Building Your Chief of Staff Agent
Gaspar demos layering for a universal helper: Reviews inbox, preps meetings, tracks commitments, knows people/priorities, drafts updates. Starts as individual aid, scales to manage other agents. Benefits all—from juniors to execs.
"Of all the agents that you can build, the chief of staff is probably the one that helps you the most in the day-to-day."
Proof: Portable text files mean extensibility as tools evolve (e.g., OpenAI's new workspace agents).
Risks, Maintenance, and Compounding Value
Start read-only, build trust weeks. Talk IT for work systems. Incidents: Agents sharing drafts/opinions.
Audit discipline: Ask tools what's unused.
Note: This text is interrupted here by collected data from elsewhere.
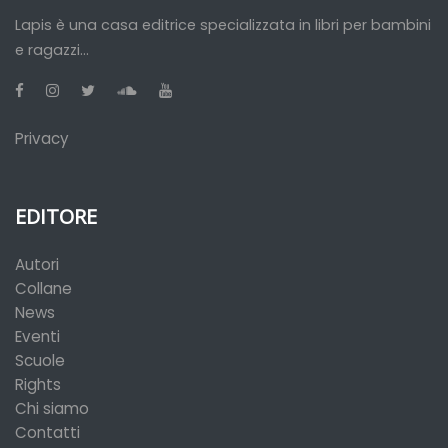
Lapis è una casa editrice specializzata in libri per bambini
e ragazzi...
Privacy
EDITORE
Autori
Collane
News
Eventi
Scuole
Rights
Chi siamo
Contatti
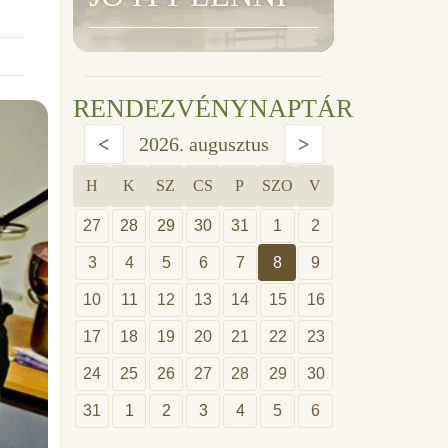
RENDEZVÉNYNAPTÁR
<
2026. augusztus
>
H
K
SZ
CS
P
SZO
V
27
28
29
30
31
1
2
3
4
5
6
7
8
9
10
11
12
13
14
15
16
17
18
19
20
21
22
23
24
25
26
27
28
29
30
31
1
2
3
4
5
6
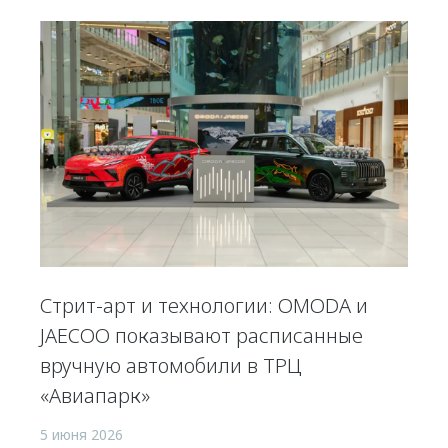
Стрит-арт и технологии: OMODA и
JAECOO показывают расписанные
вручную автомобили в ТРЦ
«Авиапарк»
5 июня 2026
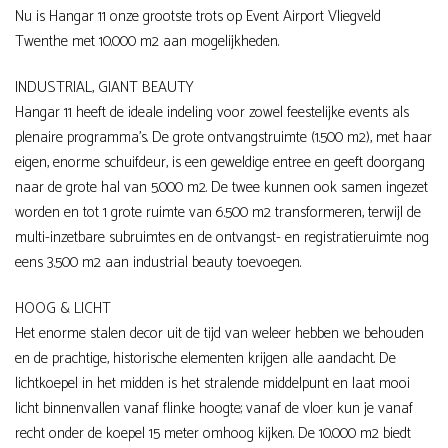
Nu is Hangar 11 onze grootste trots op Event Airport Vliegveld
Twenthe met 10.000 m
2
aan mogelijkheden.
INDUSTRIAL, GIANT BEAUTY
Hangar 11 heeft de ideale indeling voor zowel feestelijke events als
plenaire programma’s. De grote ontvangstruimte (1.500 m
2
), met haar
eigen, enorme schuifdeur, is een geweldige entree en geeft doorgang
naar de grote hal van 5.000 m
2
. De twee kunnen ook samen ingezet
worden en tot 1 grote ruimte van 6.500 m
2
transformeren, terwijl de
multi-inzetbare subruimtes en de ontvangst- en registratieruimte nog
eens 3.500 m
2
aan industrial beauty toevoegen.
HOOG & LICHT
Het enorme stalen decor uit de tijd van weleer hebben we behouden
en de prachtige, historische elementen krijgen alle aandacht. De
lichtkoepel in het midden is het stralende middelpunt en laat mooi
licht binnenvallen vanaf flinke hoogte; vanaf de vloer kun je vanaf
recht onder de koepel 15 meter omhoog kijken. De 10.000 m
2
biedt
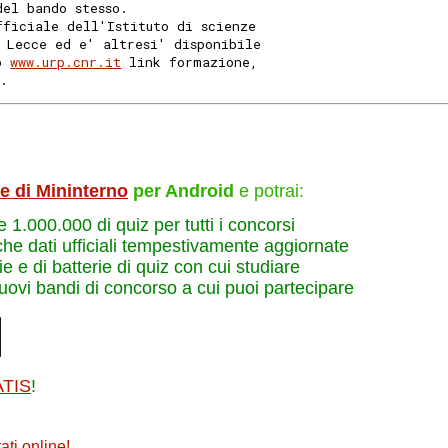
del bando stesso.
fficiale dell'Istituto di scienze
 Lecce ed e' altresi' disponibile
o 
www.urp.cnr.it
 link formazione,
s.
le di Mininterno
per Android
e potrai:
re 1.000.000 di quiz per tutti i concorsi
che dati ufficiali tempestivamente aggiornate
e e di batterie di quiz con cui studiare
nuovi bandi di concorso a cui puoi partecipare
ATIS
!
ati online
!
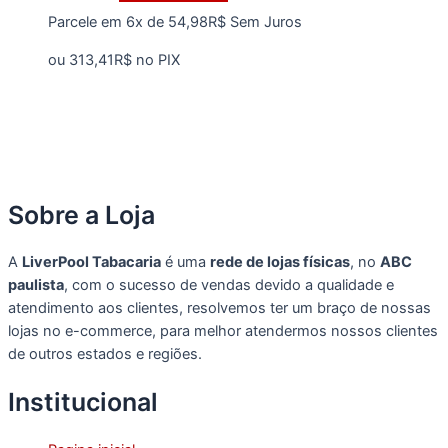
produto
Parcele em 6x de
54,98
R$
Sem Juros
tem
várias
ou
313,41
R$
no PIX
variantes.
As
opções
podem
ser
escolhidas
Sobre a Loja
na
página
do
A
LiverPool Tabacaria
é uma
rede de lojas físicas
, no
ABC
produto
paulista
, com o sucesso de vendas devido a qualidade e
atendimento aos clientes, resolvemos ter um braço de nossas
lojas no e-commerce, para melhor atendermos nossos clientes
de outros estados e regiões.
Institucional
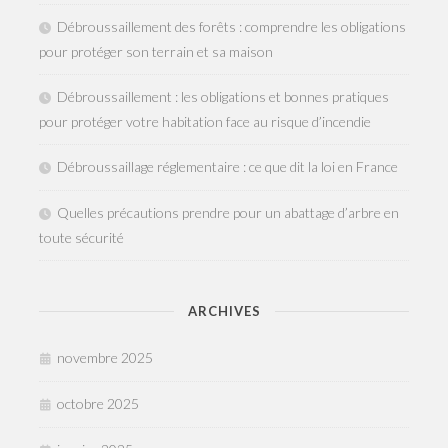
Débroussaillement des forêts : comprendre les obligations
pour protéger son terrain et sa maison
Débroussaillement : les obligations et bonnes pratiques
pour protéger votre habitation face au risque d’incendie
Débroussaillage réglementaire : ce que dit la loi en France
Quelles précautions prendre pour un abattage d’arbre en
toute sécurité
ARCHIVES
novembre 2025
octobre 2025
Context curation ongoing—re-explain → file it.
Gaspar shares his system briefly; recommends NLW's context episode and prior Skill Masterclass.
"If you've never proactively written this file your agent starts from zero... You are missing a huge opportunity."
Key Takeaways
- Brain-dump identity via AI interview (15 questions); MVP in days, patch weekly.
- Curate 3-5 dated context files; fastest value—write down re-explained knowledge.
- Define 20-30 skills as trigger-process-output; e.g., meeting pre-reads save hours.
- Understand tool memory limits; add structured logs for decisions/relationships.
- Connections: Read-only first; verify behavior weeks before writes.
- Verify every output (3-5 checks); monthly retrospectives prevent staleness.
- Build Chief of Staff first: Inbox review, commitment tracking, meeting prep.
- Portable across tools—no rebuilds; focus knowledge work, not just code.
- Free Agent OS program: Self-directed builds like Claw Camp, neutral to platforms.